FIRST — The uncertainty involved with prophecy just makes me skittish to even dabble in something that appears so difficult to grasp. I took two seminary classes on the Book of Revelation and the doctrine of eschatology and both professors had different positions. I have a shelf full of books on the subject and every one has a slightly different take on the subject. I have seen very good Christian leaders become so involved in the idea of prophecy and the Rapture that when it didn’t happen as they expected that their whole ministry was shattered and their faith was shaken (i.e., Does anyone remember 88 Reasons Why Jesus Will Come in 1988?)
If the doctrine of eschatology is so uncertain and untenable, why do so many spend so much time fixating on something about which they could be wrong? By the way, I am still waiting for some of my friends to get refunds on all those books and videos they bought about the Y2K crisis.
SECOND — My dad preached a sermon when I was in college on this subject which has stayed with me for over 25 years. By the way, my dad was a Clarence Larkin chart wielding, Scofieldian, pre-millennial, pre-tribulational in his eschatology. His sermon was based not on Acts 1:8 but on the verses 10 and 11 which followed Jesus’ final words following the ascension.
And while they looked steadfastly toward heaven as He went up, behold, two men stood by them in white apparel, who also said, “Men of Galilee, why do you stand gazing up into heaven? This same Jesus, who was taken up from you into heaven, will so come in like manner as you saw Him go into heaven.”
Daddy’s point from the sermon was that we should spend our time looking inward at our lives, downward in prayer, and out towards the world instead of looking up towards the sky. In other words, we have too much to do in this world to fulfill the Great Commission to spend our time looking up for a day that will take care of itself … whenever it happens. It is not wrong to look up occasionally but we have more important things to do with God’s time!

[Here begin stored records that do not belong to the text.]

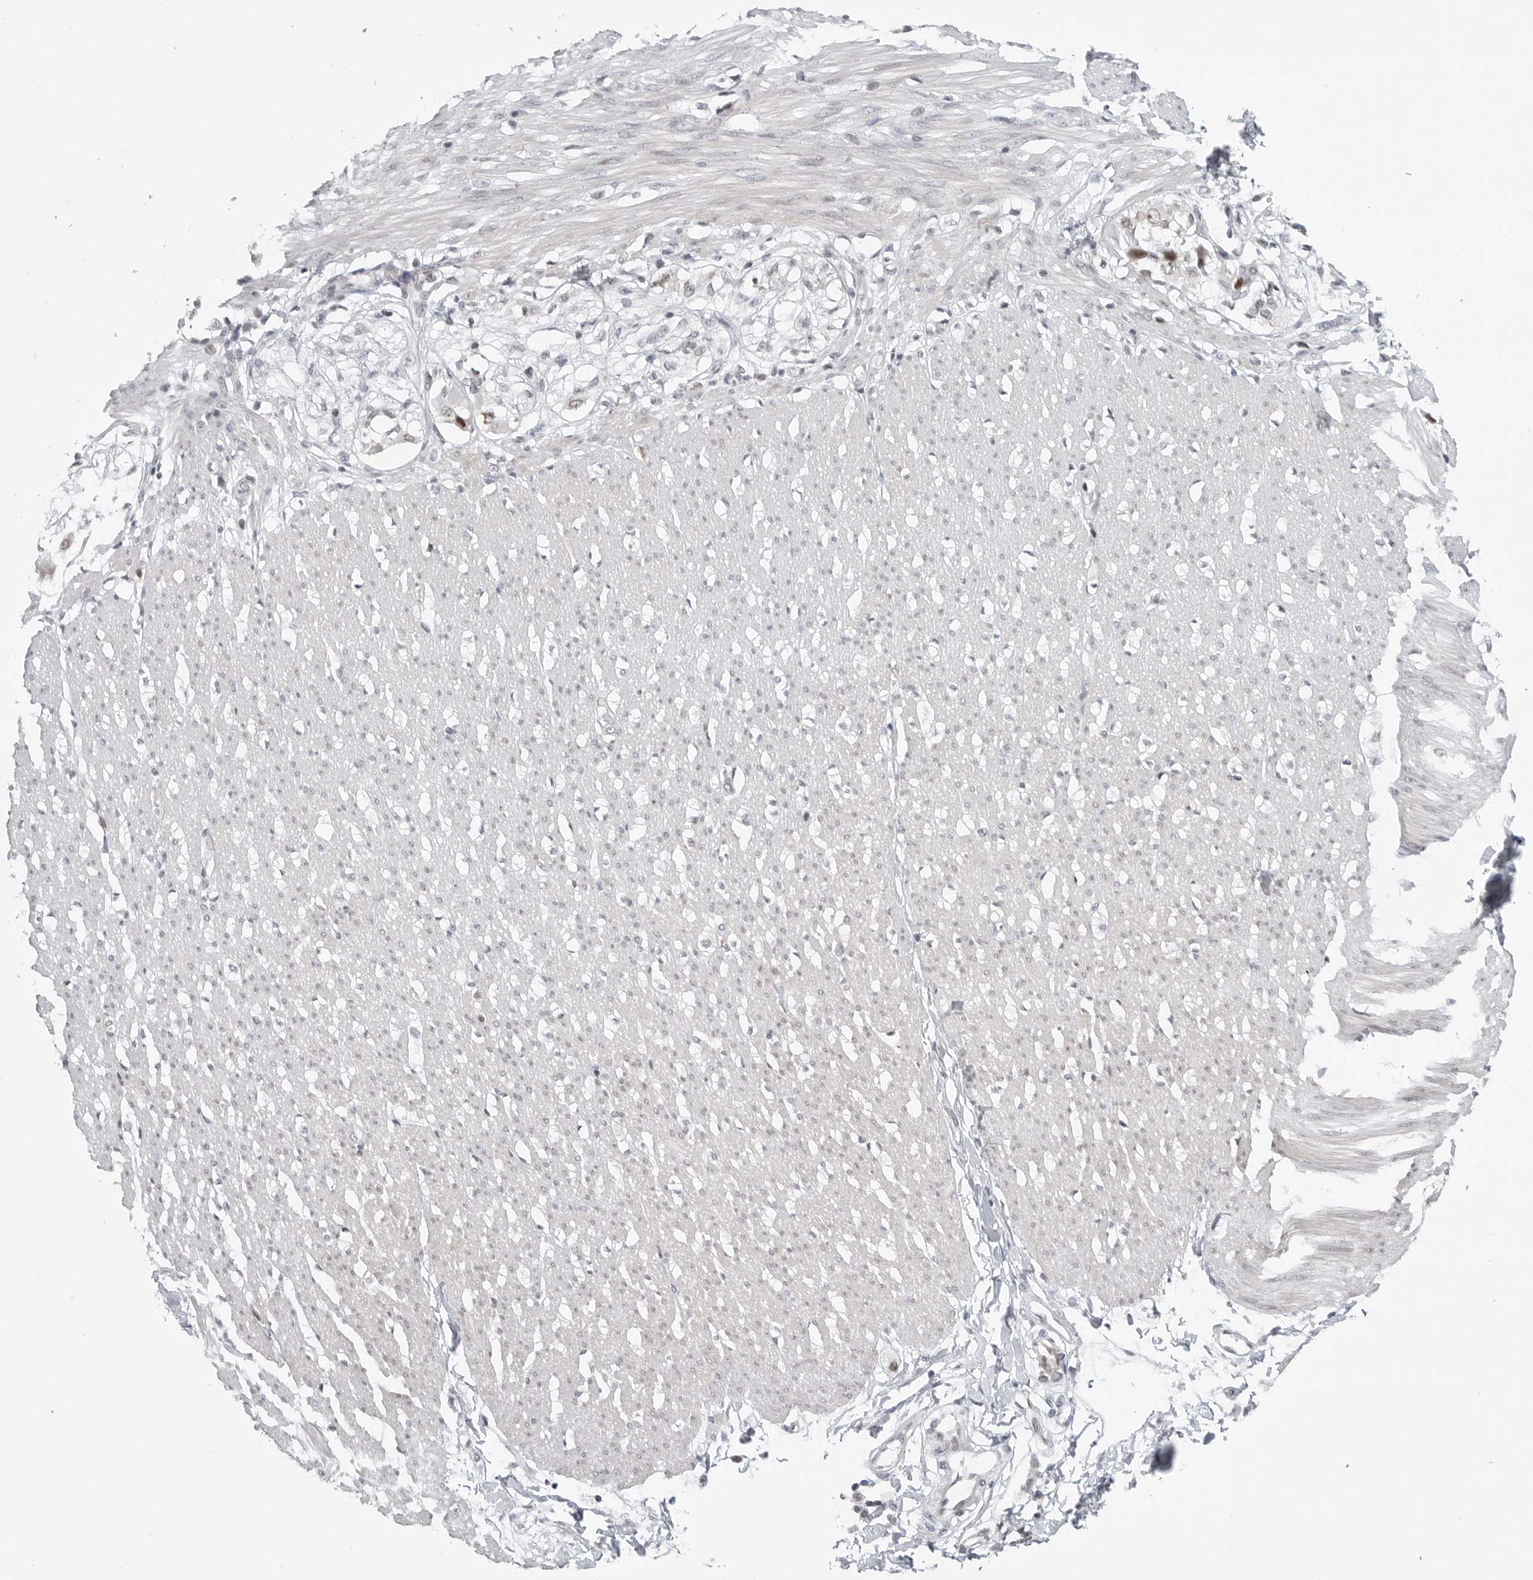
{"staining": {"intensity": "negative", "quantity": "none", "location": "none"}, "tissue": "smooth muscle", "cell_type": "Smooth muscle cells", "image_type": "normal", "snomed": [{"axis": "morphology", "description": "Normal tissue, NOS"}, {"axis": "morphology", "description": "Adenocarcinoma, NOS"}, {"axis": "topography", "description": "Colon"}, {"axis": "topography", "description": "Peripheral nerve tissue"}], "caption": "DAB immunohistochemical staining of normal smooth muscle exhibits no significant staining in smooth muscle cells.", "gene": "FAM135B", "patient": {"sex": "male", "age": 14}}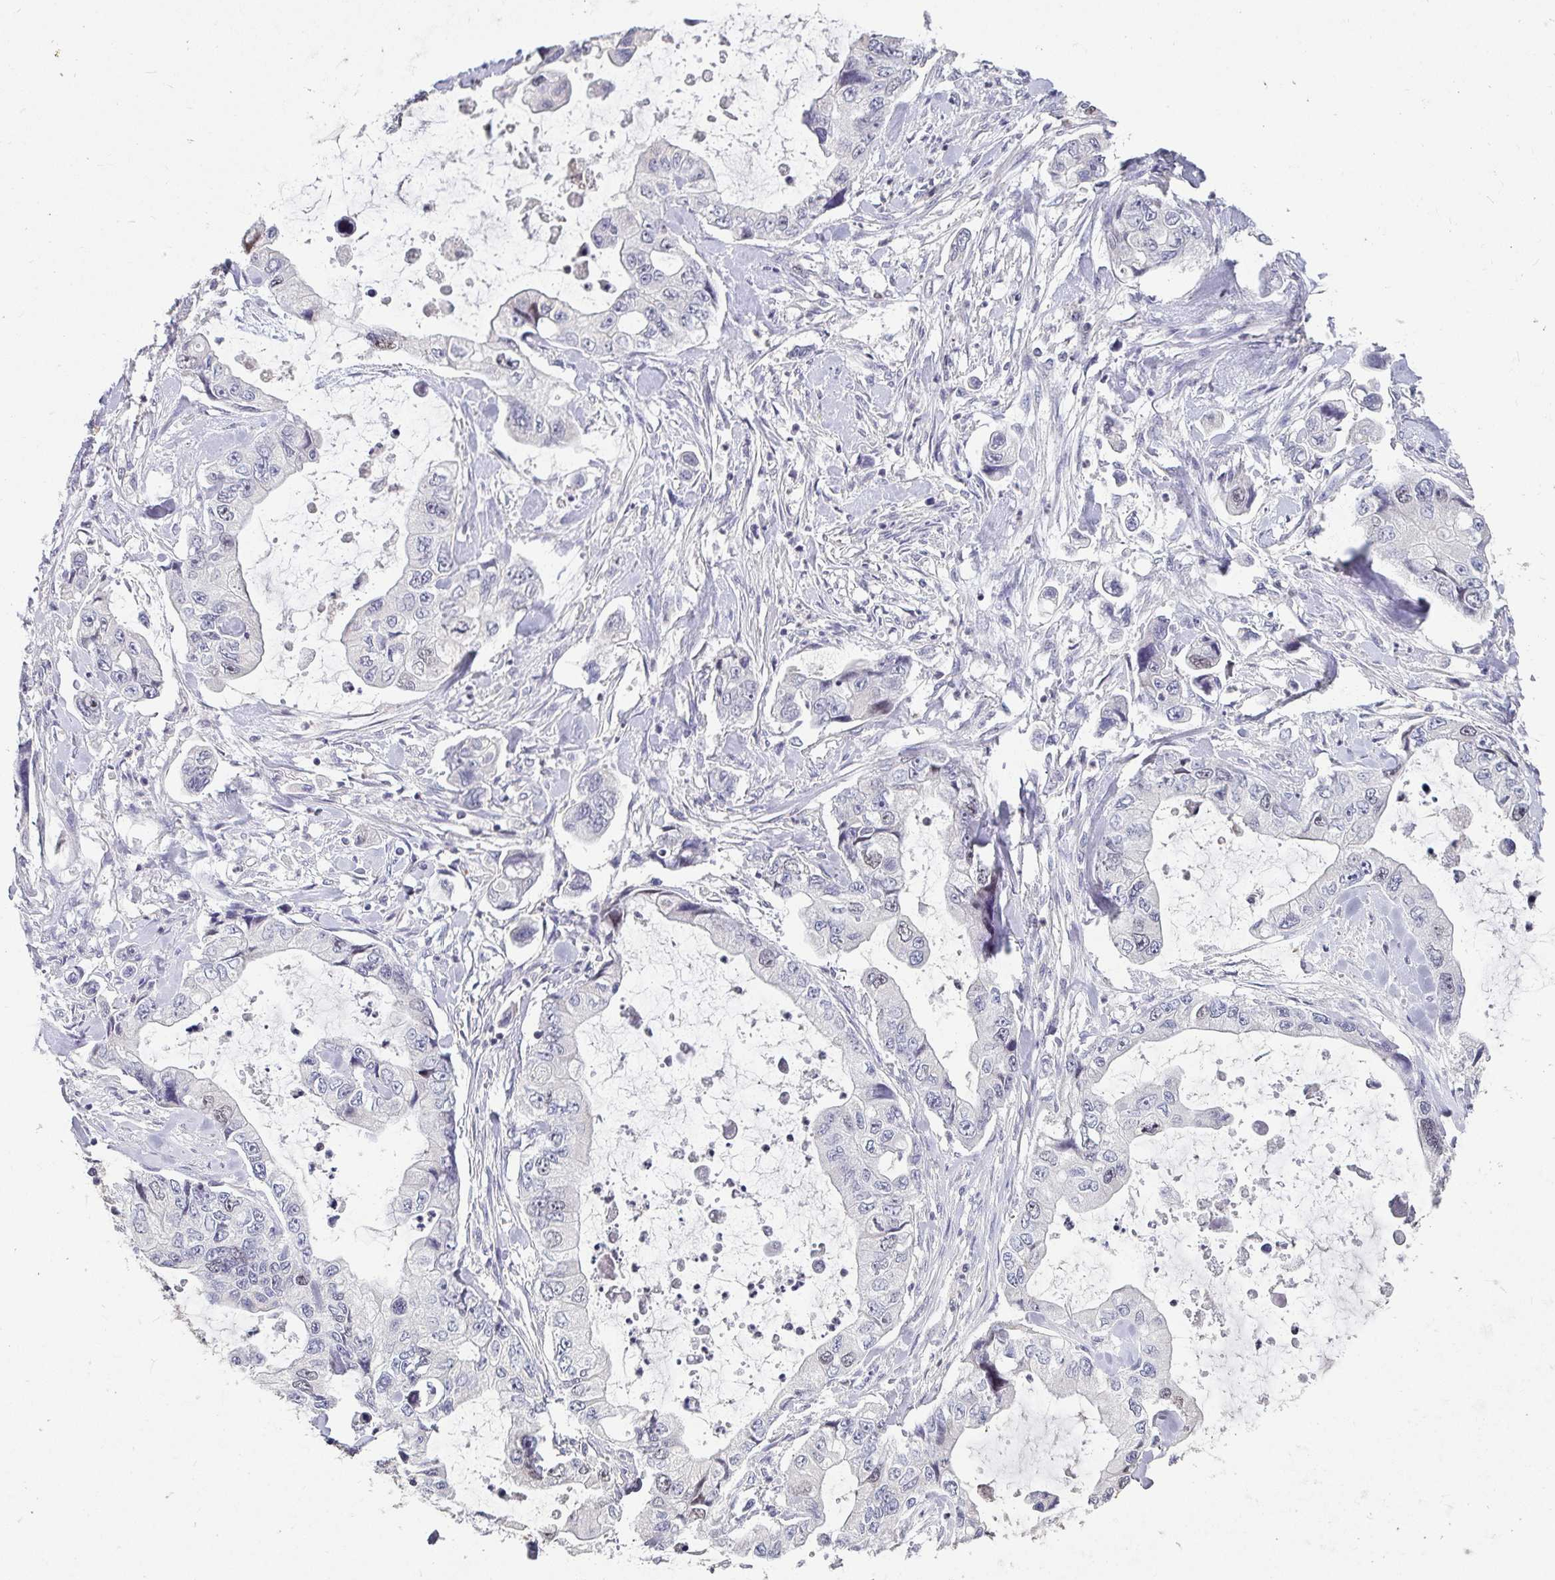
{"staining": {"intensity": "negative", "quantity": "none", "location": "none"}, "tissue": "stomach cancer", "cell_type": "Tumor cells", "image_type": "cancer", "snomed": [{"axis": "morphology", "description": "Adenocarcinoma, NOS"}, {"axis": "topography", "description": "Pancreas"}, {"axis": "topography", "description": "Stomach, upper"}, {"axis": "topography", "description": "Stomach"}], "caption": "A histopathology image of human stomach adenocarcinoma is negative for staining in tumor cells.", "gene": "ANLN", "patient": {"sex": "male", "age": 77}}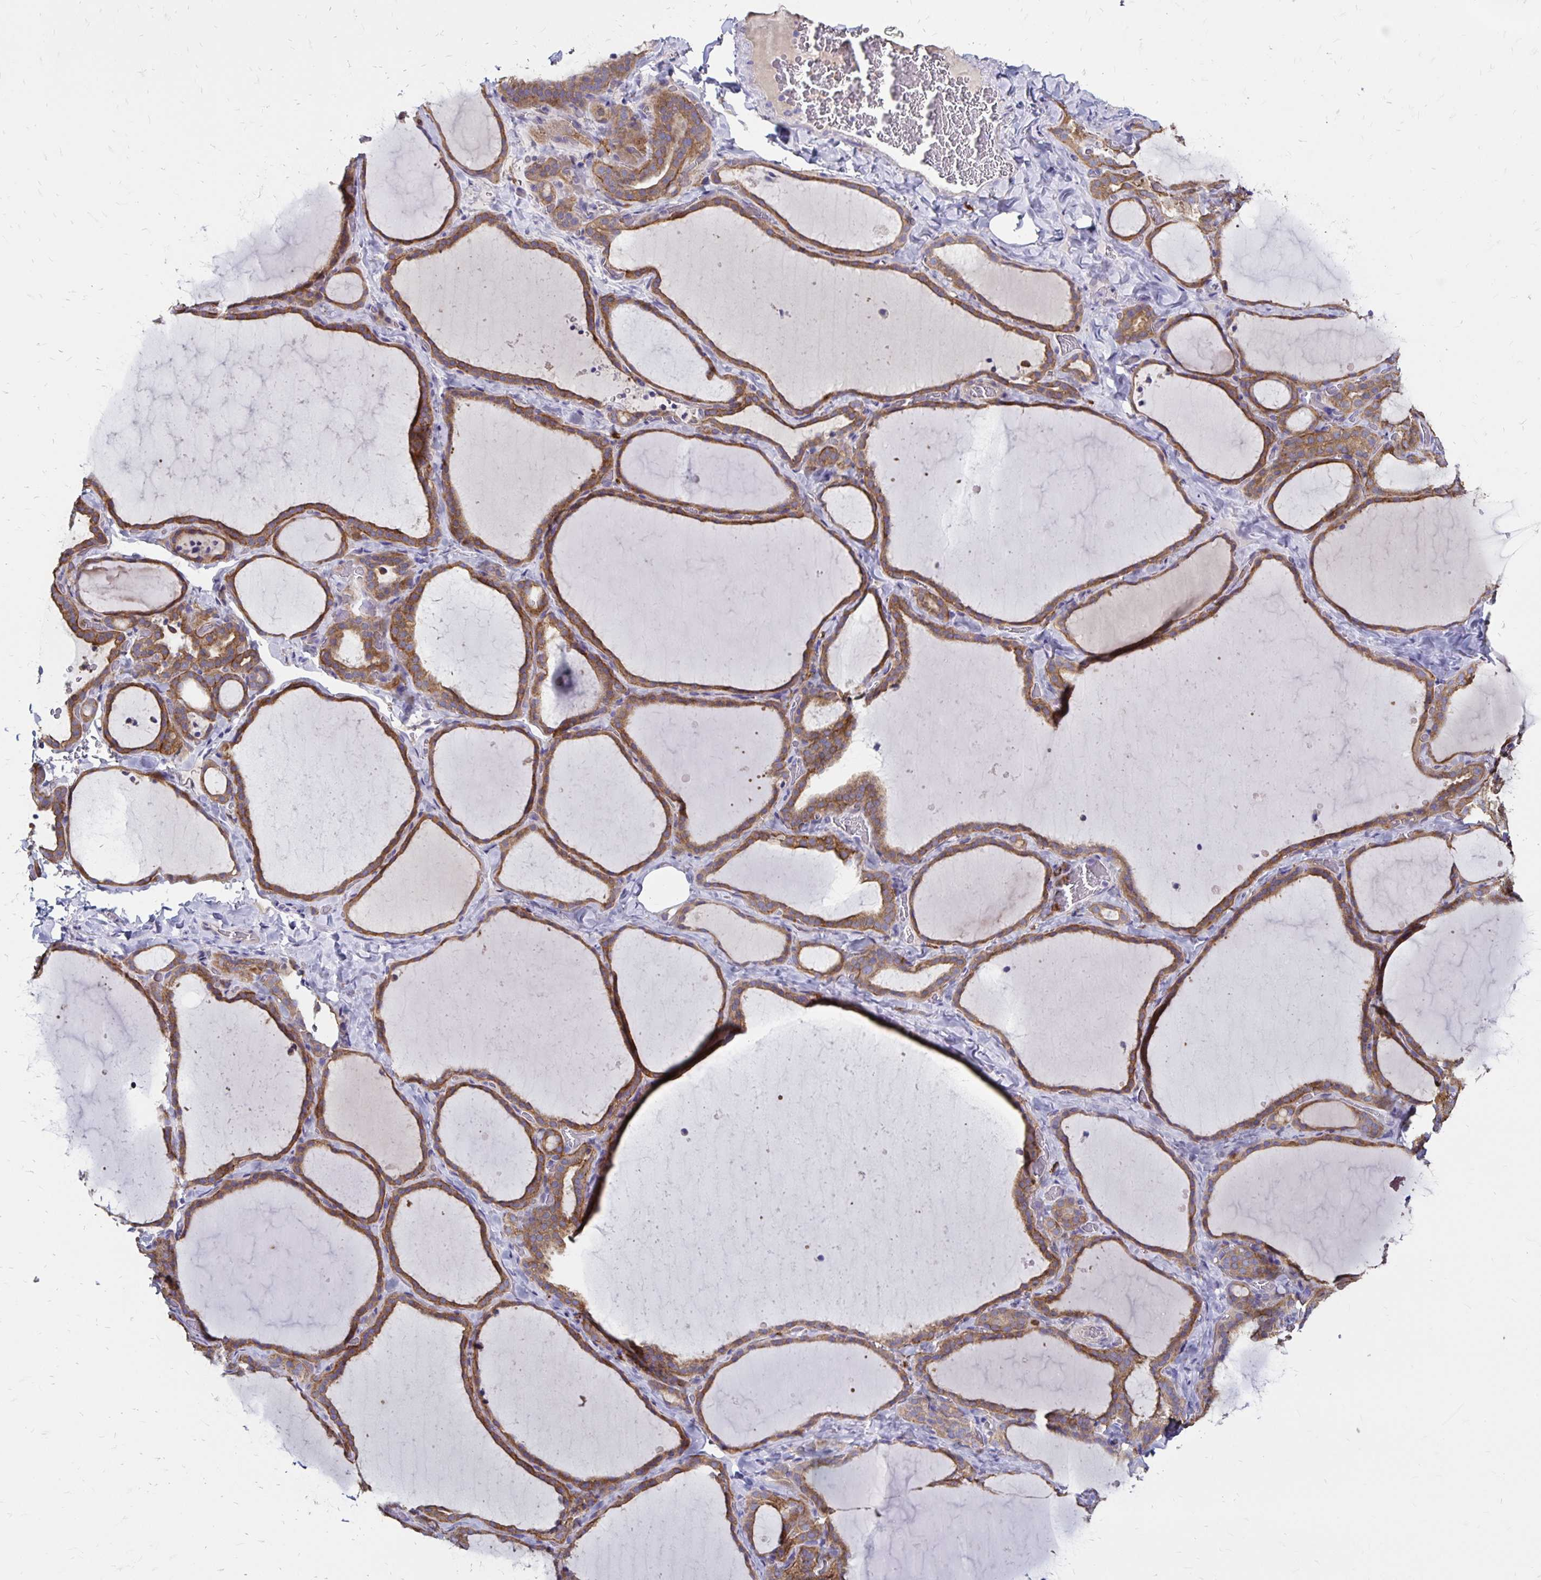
{"staining": {"intensity": "moderate", "quantity": ">75%", "location": "cytoplasmic/membranous"}, "tissue": "thyroid gland", "cell_type": "Glandular cells", "image_type": "normal", "snomed": [{"axis": "morphology", "description": "Normal tissue, NOS"}, {"axis": "topography", "description": "Thyroid gland"}], "caption": "The photomicrograph reveals a brown stain indicating the presence of a protein in the cytoplasmic/membranous of glandular cells in thyroid gland.", "gene": "TNS3", "patient": {"sex": "female", "age": 22}}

THIRD — I have read article after document from the secular and non-believing Jewish press. I have Jewish non-believer after non-believer utter this similar refrain — “Christians just want to use us Jewish people to hurry up the Apocalypse where we all die anyway.”
Now this is an overstatement. I know that fact. However, and for the Jewish people who utter such a statement and who might be reading this post now but don’t yet believe in Jesus, this is how they often feel. They perceive that we in the Christian community view the Jewish people as a means to an apocalyptic end.
For, yes, the Jewish people play a significant role in the end times. The Hebrew Scriptures are clear about this truth. HOWEVER, I would rather focus on Jewish evangelism and the love of Messiah Jesus for the Jewish people than on prophecy conferences, Christian television shows which purport to give us the latest timing on the eschaton, or anything to do with the end of the age. Eschatology is a doctrine that should be studied and considered and taught but it should not become the focus of our time or energy. The Great Commission is about the Gospel and evangelism and not about 2013 reasons for the return of Jesus. Jesus commanded us to go and tell the world about His gift of salvation and not about His return.